_Saved entries_:
__________
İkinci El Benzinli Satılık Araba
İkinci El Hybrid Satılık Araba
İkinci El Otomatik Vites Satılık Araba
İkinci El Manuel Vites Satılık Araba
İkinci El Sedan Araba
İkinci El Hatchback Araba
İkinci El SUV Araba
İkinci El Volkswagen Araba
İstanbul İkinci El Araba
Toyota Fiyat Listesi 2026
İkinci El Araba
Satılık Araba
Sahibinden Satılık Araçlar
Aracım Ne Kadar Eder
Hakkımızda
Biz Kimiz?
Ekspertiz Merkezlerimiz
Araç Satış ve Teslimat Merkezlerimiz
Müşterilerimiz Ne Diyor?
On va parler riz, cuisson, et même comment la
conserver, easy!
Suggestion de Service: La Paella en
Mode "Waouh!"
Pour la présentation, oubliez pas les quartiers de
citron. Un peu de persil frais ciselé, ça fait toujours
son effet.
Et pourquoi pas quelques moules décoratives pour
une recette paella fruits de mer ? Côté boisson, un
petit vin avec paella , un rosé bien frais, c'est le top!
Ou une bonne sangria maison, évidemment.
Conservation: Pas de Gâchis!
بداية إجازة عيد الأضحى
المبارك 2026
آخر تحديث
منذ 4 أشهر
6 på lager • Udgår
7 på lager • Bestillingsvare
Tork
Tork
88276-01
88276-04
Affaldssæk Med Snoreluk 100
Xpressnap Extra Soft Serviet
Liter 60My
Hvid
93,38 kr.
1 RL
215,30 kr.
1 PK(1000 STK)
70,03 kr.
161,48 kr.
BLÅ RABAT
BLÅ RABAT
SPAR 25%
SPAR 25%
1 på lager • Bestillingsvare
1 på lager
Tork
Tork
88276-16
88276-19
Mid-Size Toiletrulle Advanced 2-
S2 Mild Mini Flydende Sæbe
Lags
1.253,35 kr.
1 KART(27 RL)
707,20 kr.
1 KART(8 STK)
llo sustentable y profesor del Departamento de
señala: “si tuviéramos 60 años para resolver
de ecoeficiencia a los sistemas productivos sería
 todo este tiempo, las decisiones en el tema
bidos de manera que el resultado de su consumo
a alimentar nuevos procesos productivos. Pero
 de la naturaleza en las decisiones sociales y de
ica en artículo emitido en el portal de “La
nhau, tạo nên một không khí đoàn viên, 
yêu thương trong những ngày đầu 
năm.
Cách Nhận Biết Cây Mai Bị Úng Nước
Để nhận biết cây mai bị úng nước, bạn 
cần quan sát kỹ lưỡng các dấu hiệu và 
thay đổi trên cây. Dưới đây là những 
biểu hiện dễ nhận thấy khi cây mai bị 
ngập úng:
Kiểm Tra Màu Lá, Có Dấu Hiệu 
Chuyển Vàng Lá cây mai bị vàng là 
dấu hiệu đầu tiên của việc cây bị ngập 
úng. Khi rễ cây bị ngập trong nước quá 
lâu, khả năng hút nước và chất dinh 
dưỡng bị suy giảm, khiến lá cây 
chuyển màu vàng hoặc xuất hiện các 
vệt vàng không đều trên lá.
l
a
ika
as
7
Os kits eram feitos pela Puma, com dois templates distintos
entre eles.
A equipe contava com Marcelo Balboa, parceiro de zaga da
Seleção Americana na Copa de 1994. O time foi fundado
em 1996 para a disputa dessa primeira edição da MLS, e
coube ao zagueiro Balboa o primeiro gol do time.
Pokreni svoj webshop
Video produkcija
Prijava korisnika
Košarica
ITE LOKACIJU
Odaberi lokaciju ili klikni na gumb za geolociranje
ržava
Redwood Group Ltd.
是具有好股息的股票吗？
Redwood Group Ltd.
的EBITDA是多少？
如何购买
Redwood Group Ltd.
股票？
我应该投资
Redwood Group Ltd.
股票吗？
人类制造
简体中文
__________
_WORK INSTRUCTIONS_: Lines holding the word "trên" are the answer; copy each one from the records above.

_SOLUTION_:
thay đổi trên cây. Dưới đây là những 
vệt vàng không đều trên lá.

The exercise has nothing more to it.